In a very real sense, God was addressing EVERY social concern by sending His Son into the world. Through Him we are invited to experience peace with God our Creator. And one day, through Christ we will be ushered into a new world. One no longer infected with poverty, pain, hunger, tragedy, murder, genocide, hatred, war, or want.
This is what God can do, and what He WILL do. This is what Christmas is about: What God has done for us in Christ Jesus.
Again, don't misunderstand me, help others in need. Christ commands us to. Just don't make Christmas into a command. Let it remain what it really is - the gift of salvation from God, given in the form of the little Baby Savior.

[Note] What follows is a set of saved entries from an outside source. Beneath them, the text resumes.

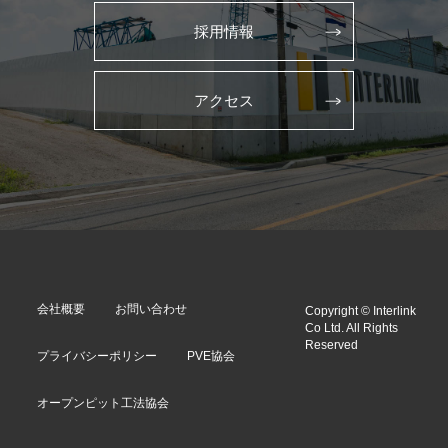
採用情報
アクセス
会社概要
お問い合わせ
Copyright © Interlink
Co Ltd. All Rights
Reserved
プライバシーポリシー
PVE協会
オープンピット工法協会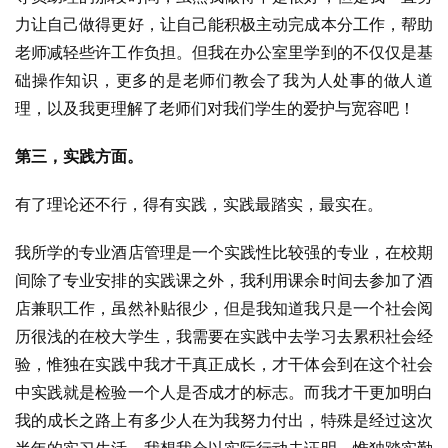
力让自己做得更好，让自己能积极主动完成本分工作，帮助
老师减轻些许工作负担。但我在办公室里学到的不仅仅是基
础操作知识，更多的是老师们教会了我为人处事的做人道
理，以及我更理解了老师们对我们学生的爱护与宽容吧！
第三，实践方面。
有了理论还不行，得有实践，实践最踏实，最实在。
我所学的专业酒店管理是一个实践性比较强的专业，在校期
间除了专业安排的实践课之外，我利用课余时间去参加了酒
店兼职工作，虽然补贴很少，但是我知道我只是一个社会阅
历很浅的在校大学生，我需要在实践中去学习去累积社会经
验，惟独在实践中我才干真正成长，才干体会到在这个社会
中实践就是检验一个人是否成才的标志。而我才干更加明白
我的成长之路上有多少人在为我努力付出，特殊是经过这次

Prayer: Father in heaven, thank you for getting our attention with all your miracles in the Christmas accounts. Thank you for doing what we could never. Thank you for sending Jesus to be our perfect Savior. Thank you for sending the Holy Spirit into our hearts through your Gospel message of free forgiveness in Christ. Help us to reflect your giving heart in the ways that we help others. Help us to give generously to those who do not have as much as we do. Help us to champion the cause of the poor and those who cry out for justice. But help us to keep perspective Lord. Help us never to focus on what our own hands can do over and above what you can do, and have done for the salvation of all people. Keep us trusting in YOU above all, and praising the precious gift of Christ. Amen.